Wednesday, February 1, 2012

Channa Dal

Total cost: $2.43  Cost per serving: approx. 60 cents

This is a slightly modified version of a recipe I got from a guy named Manu back in my days (oh tribe, may you rest in peace). He is a follower of the Ayurvedic lifestyle & does not consume garlic or onions. At first I thought any recipe without garlic or onions had to be bland & awful, but I discovered that the substitute (asafotida) is one of the most amazing flavors on earth. Some of these ingredients will not be available outside of Indian grocery stores.


1 cup channa dal*
6 cups water
1/4 tsp turmeric
2 tbsp ghee or olive oil
1 tsp black mustard seeds
2 seeded green chilis, chopped
1/4 tsp fennel seeds
2 tsp grated fresh ginger
1/2 tsp hing/asafotida**
1 1/4 tbsp brown sugar
1 1/2 tsp salt
1/2 cup grated unsweetened coconut
chopped fresh cilantro

Bring the channa dal to a boil in 6 cups of water & cook for about 45 minutes or until soft. Remove from heat & add turmeric.

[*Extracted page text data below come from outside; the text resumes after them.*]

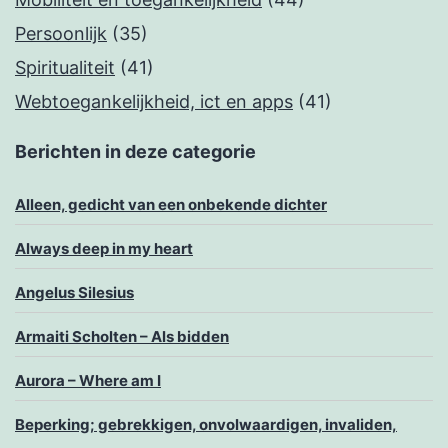
Persoonlijk
(35)
Spiritualiteit
(41)
Webtoegankelijkheid, ict en apps
(41)
Berichten in deze categorie
Alleen, gedicht van een onbekende dichter
Always deep in my heart
Angelus Silesius
Armaiti Scholten – Als bidden
Aurora – Where am I
Beperking; gebrekkigen, onvolwaardigen, invaliden,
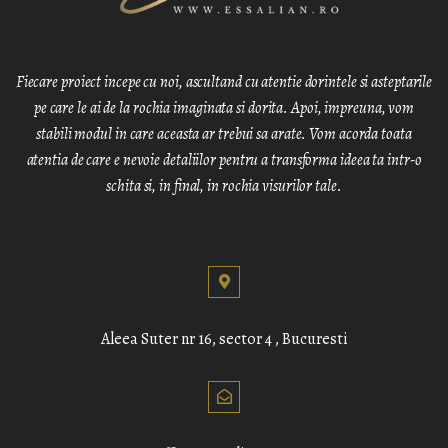
Fiecare proiect incepe cu noi, ascultand cu atentie dorintele si asteptarile
pe care le ai de la rochia imaginata si dorita. Apoi, impreuna, vom
stabili modul in care aceasta ar trebui sa arate. Vom acorda toata
atentia de care e nevoie detaliilor pentru a transforma ideea ta intr-o
schita si, in final, in rochia visurilor tale.
Aleea Suter nr 16, sector 4 , Bucuresti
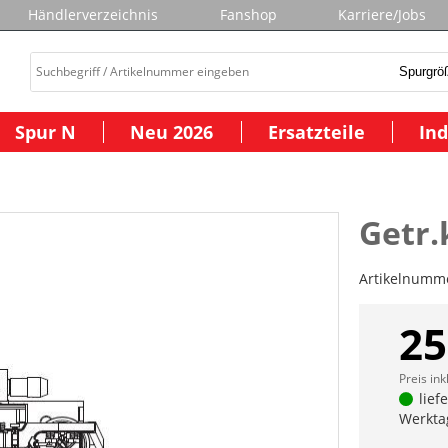
Händlerverzeichnis
Fanshop
Karriere/Jobs
Spur N
Neu 2026
Ersatzteile
Ind
Getr.
Artikelnumm
25
Preis ink
lief
Werkta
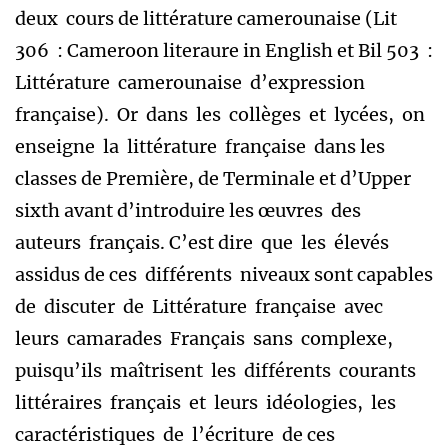
deux cours de littérature camerounaise (Lit
306 : Cameroon literaure in English et Bil 503 :
Littérature camerounaise d’expression
française). Or dans les collèges et lycées, on
enseigne la littérature française dans les
classes de Première, de Terminale et d’Upper
sixth avant d’introduire les œuvres des
auteurs français. C’est dire que les élevés
assidus de ces différents niveaux sont capables
de discuter de Littérature française avec
leurs camarades Français sans complexe,
puisqu’ils maîtrisent les différents courants
littéraires français et leurs idéologies, les
caractéristiques de l’écriture de ces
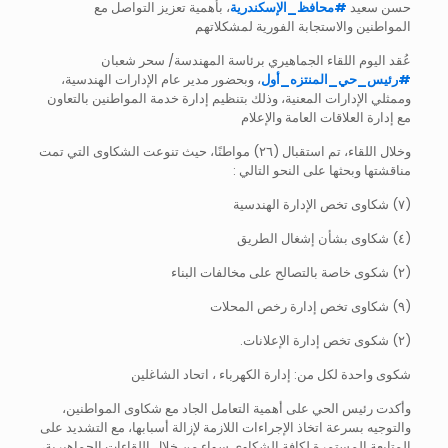
حسن سعيد
#
محافظ_الإسكندرية
، بأهمية تعزيز التواصل مع
المواطنين والاستجابة الفورية لمشكلاتهم
عُقد اليوم اللقاء الجماهيري برئاسة المهندسة/ سحر شعبان
#
رئيس_حي_المنتزه_أول
، وبحضور مدير عام الإدارات الهندسية،
وممثلي الإدارات المعنية، وذلك بتنظيم إدارة خدمة المواطنين بالتعاون
مع إدارة العلاقات العامة والإعلام
وخلال اللقاء، تم استقبال (٢٦) مواطنًا، حيث تنوعت الشكاوى التي تمت
مناقشتها وبحثها على النحو التالي :
(٧) شكاوى تخص الإدارة الهندسية
(٤) شكاوى بشأن إشغال الطريق
(٢) شكوى خاصة بالتصالح على مخالفات البناء
(٩) شكاوى تخص إدارة رخص المحلات
(٢) شكوى تخص إدارة الإعلانات.
شكوى واحدة لكل من: إدارة الكهرباء ، اتحاد الشاغلين
وأكدت رئيس الحي على أهمية التعامل الجاد مع شكاوى المواطنين،
والتوجيه بسرعة اتخاذ الإجراءات اللازمة لإزالة أسبابها، مع التشديد على
المتابعة المستمرة لكافة الشكاوى سواء من خلال اللقاءات الجماهيرية،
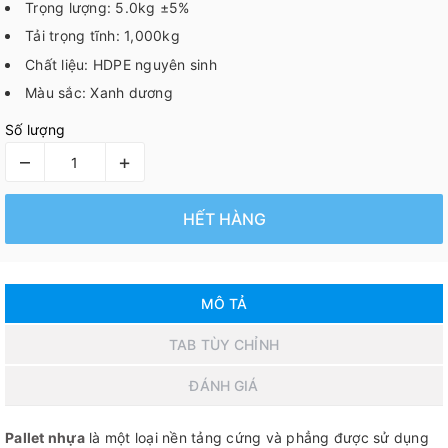
Trọng lượng: 5.0kg ±5%
Tải trọng tĩnh: 1,000kg
Chất liệu: HDPE nguyên sinh
Màu sắc: Xanh dương
Số lượng
–
+
HẾT HÀNG
MÔ TẢ
TAB TÙY CHỈNH
ĐÁNH GIÁ
Pallet nhựa
là một loại nền tảng cứng và phẳng được sử dụng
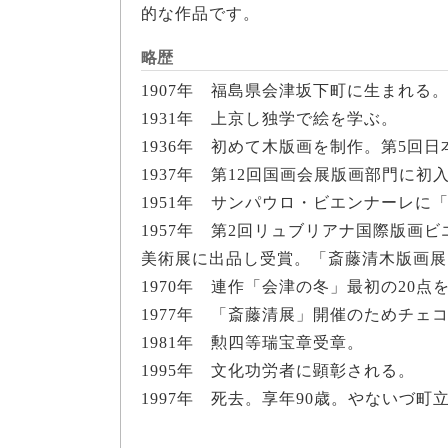
的な作品です。
略歴
1907年 福島県会津坂下町に生まれる
1931年 上京し独学で絵を学ぶ。
1936年 初めて木版画を制作。第5回
1937年 第12回国画会展版画部門に
1951年 サンパウロ・ビエンナーレに
1957年 第2回リュブリアナ国際版画
美術展に出品し受賞。「斎藤清木版画展
1970年 連作「会津の冬」最初の20
1977年 「斎藤清展」開催のためチェ
1981年 勲四等瑞宝章受章。
1995年 文化功労者に顕彰される。
1997年 死去。享年90歳。やないづ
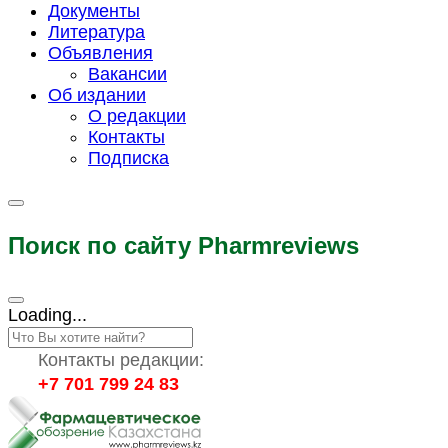
Документы
Литература
Объявления
Вакансии
Об издании
О редакции
Контакты
Подписка
Поиск по сайту Pharmreviews
Loading...
Контакты редакции:
+7 701 799 24 83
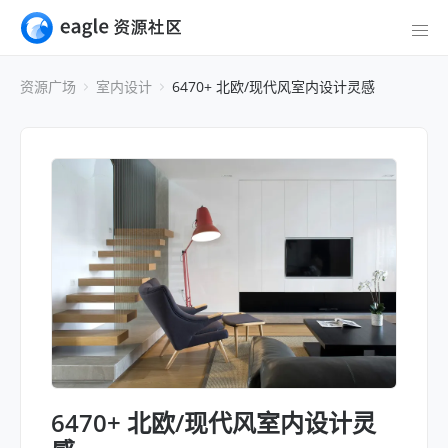
资源广场
室内设计
6470+ 北欧/现代风室内设计灵感
6470+ 北欧/现代风室内设计灵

In Indian cuisine the idea of tempering spices in oil seems important, and it makes sense because everything gets a chance to "marry" before it's even added to the pot. This is especially important for the asafotida, as it is a resin & it needs to break down a bit over heat. Heat 2 tbsp ghee or oil in a pan & when hot add mustard seeds, chilis & fennel seeds. Cook for a minute or so & add ginger, asafotida & brown sugar. Mix for a minute & then pour into the dal. Add salt.
The tempered spices. 

In another small pan roast the grated coconut until browned & add to the dal.

The toasted coconut

 Garnish with cilantro & serve with basmati rice.

The channa dal begins as pretty much a soup, and any leftovers end up as more of a stew texture as the beans & coconut continue to absorb water. Both ways I put a scoop of rice underneath.


* In a pinch, you could substitute yellow split peas, but the texture will be different & the cooking time much less.

** Asafotida (also known as hing) is pretty much exclusively available at Indian stores. I've never seen it elsewhere. A note to the gluten-free people: Asafotida is available in two forms. There is a powdered form, which usually contains a bit of wheat flour, and a resin form, which does not. If you use the resin kind you will need to use 70% less.